Increased exports into the United States early in the year saw Chinese exporters receive more dollars for their goods which the PBOC bought and used to purchase Treasuries.
In contrast, Japan’s debt holdings in the United States have declined by $18.5 billion in February to $7.1 trillion.
Why China continuously invests in the U.S. treasuries
While Beijing can still invest in European debt, it has often shunned them in favor of America’s debt securities as the E.U. is still considered unstable relative to the United States economy. The uncertainty of whether the Eurozone will continue to exist in the years to come after the Brexit debacle also continues to affirm strong belief in United States bonds.
While Beijing can still invest its foreign reserves in other asset classes such as real estate, stocks, and other countries, such investments are considered risky and unstable relative to U.S. bonds.

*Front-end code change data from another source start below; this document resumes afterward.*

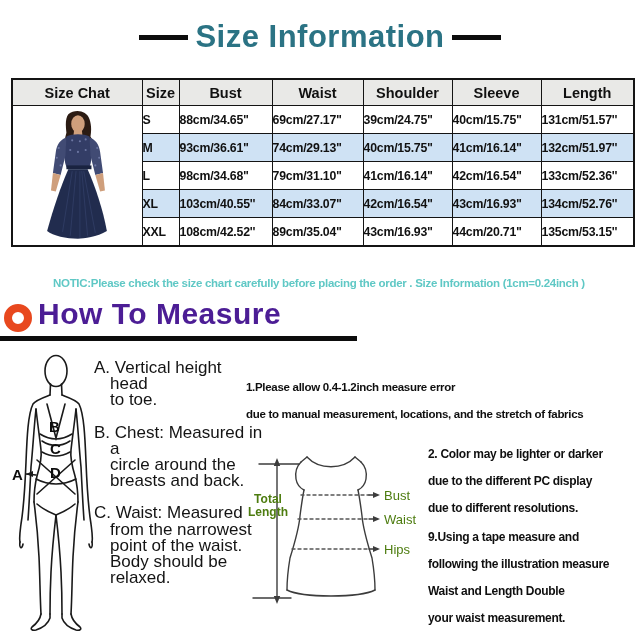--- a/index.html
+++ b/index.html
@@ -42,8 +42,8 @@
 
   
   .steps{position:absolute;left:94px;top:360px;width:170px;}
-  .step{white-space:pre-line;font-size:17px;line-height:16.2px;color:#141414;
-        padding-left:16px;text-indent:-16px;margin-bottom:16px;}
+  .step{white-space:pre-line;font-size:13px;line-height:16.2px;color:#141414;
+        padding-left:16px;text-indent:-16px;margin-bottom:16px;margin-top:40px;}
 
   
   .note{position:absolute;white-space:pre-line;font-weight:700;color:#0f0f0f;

The size of the United States deficit with China is another reason Beijing is continuously investing in Treasuries. The monthly debt currently stands at between $25 billion and $35 billion. Given the increased amount of greenback at its disposal, Beijing is usually left with no option but to buy bonds to enhance the money supply. The investment also allows the Asian nation to bolster its creditworthiness.
The impact
Increased investment in Treasuries offers the safest storage or haven for Chinese foreign reserves stockpiles. Additionally, such investments keep America coming to China for more goods that it does not produce or are inadequate.
Increased Chinese loans are another reason America has continued to hold on to China as its biggest trading partner. The result has always been a win-win situation for both economies. Chinese exporters can gain access to a massive export market for their goods. At the same time, the United States can benefit from economically produced items that would be expensive to produce within its borders.
The risks
China’s massive holdings of the U.S. debt also possess significant risks. For starters, if Beijing were to elect to stop buying or selling a small portion, the net effect would be disastrous. Treasury prices would fall significantly, and yields would rise.
Rising yields would be disastrous as the cost of borrowing would increase significantly, leading to slower economic growth. Holding a significant amount of America’s debt also leaves the nation vulnerable to decisions by Beijing. Likewise, China would also feel the pinch if it stopped buying. The country buys U.S. bonds to depress the value of its native currency. Therefore, slowing or stopping purchases would result in RMB appreciation, making its goods expensive and consequently losing demand in the market.